In diesem Augenblick kam ein stabiler Mann aus einer der Türen und trat auf den Flur. Wir schauten ihn an. Es war Jeff Bulmer, kein Zweifel. Er hatte uns ebenfalls gesehen und blieb stehen, musterte uns genau und sah aus, als überlegte er, was zu tun sei.

»Mr Bulmer, Decker und Cotton vom FBI«, sagte ich laut. »Wir würden uns gern mit Ihnen unterhalten.«

Er verharrte immer noch bewegungslos. Ich rechnete damit, dass er jeden Moment die Flucht ergreifen würde, und bereitete mich auf einen schnellen Sprint vor. Aber er entschied sich anders und setzte sich langsam in Bewegung, auf uns zu.

»Kann ich Ihre Dienstausweise sehen?«, fragte er skeptisch, wobei er gut zwei Meter Abstand zu uns hielt.

»Kein Problem«, sagte ich und zeigte ihm meinen Dienstausweis.

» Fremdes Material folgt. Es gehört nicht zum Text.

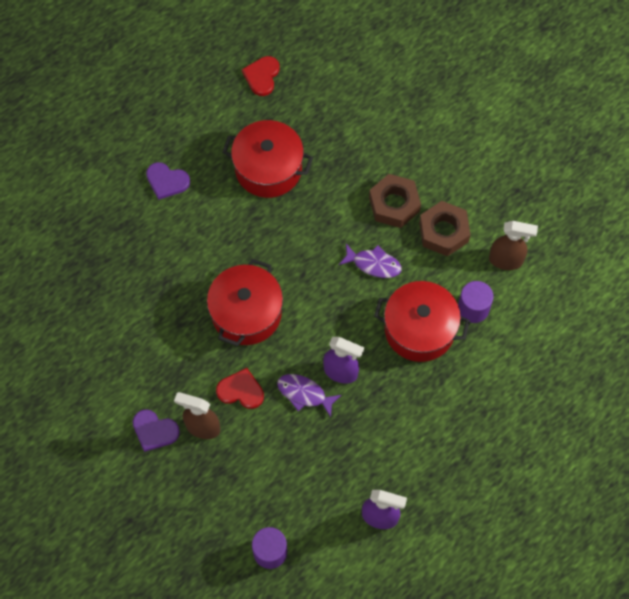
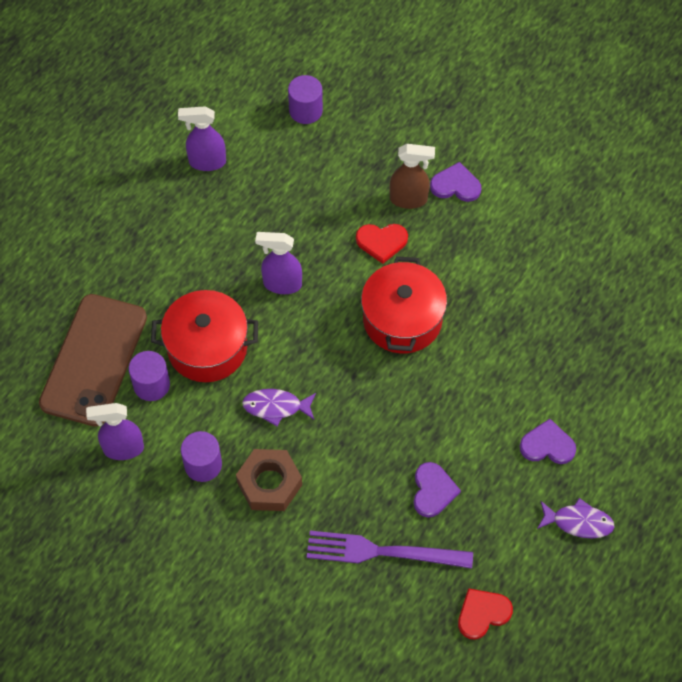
camera: 165 degrees right, 5 degrees down
(262, 76) = (482, 613): red heart -> red heart turned 120 degrees counterclockwise
(268, 169) = (433, 491): red pot -> purple heart
(304, 394) = (314, 254): purple fish -> purple fish (578, 522)
(321, 134) = (382, 551): none -> purple fork
(443, 232) = (203, 464): brown nut -> purple cylinder
(506, 260) = (123, 449): brown spray bottle -> purple spray bottle
(519, 342) = (93, 360): none -> brown phone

»Inspektor Cotton«, las er laut vor. »Sie sind keine einfachen Agents? Scheint ja superwichtig zu sein, wenn Sie persönlich kommen.«

»Ist es auch«, bestätigte ich. »Können wir uns hier irgendwo in Ruhe unterhalten?«

Er schaute sich um. Der Flur war menschenleer. »Wir können in mein Büro gehen. Bitte, gleich hier.«

Wir betraten sein Büro. Er ging um seinen Schreibtisch herum und nahm auf dem dahinter stehenden Bürostuhl Platz.

»Setzen Sie sich doch«, sagte er. »Etwas zu trinken kann ich Ihnen leider nicht anbieten, habe keine Sekretärin. Und der Kaffeeautomat streikt. Aber deshalb sind Sie sicher nicht hier. Was gibt es denn? Habe ich was ausgefressen? Muss ich mir Sorgen machen?«

»Gute Frage«, konterte Phil. »Müssen Sie sich Sorgen machen?«

Bulmer lachte laut. »Oh Mann, lassen Sie doch die psychologischen Tricks und all das. Ich war selbst sieben Jahre beim FBI. Ich weiß, wie der Hase läuft und wie Agents … Entschuldigung, Inspektoren ticken.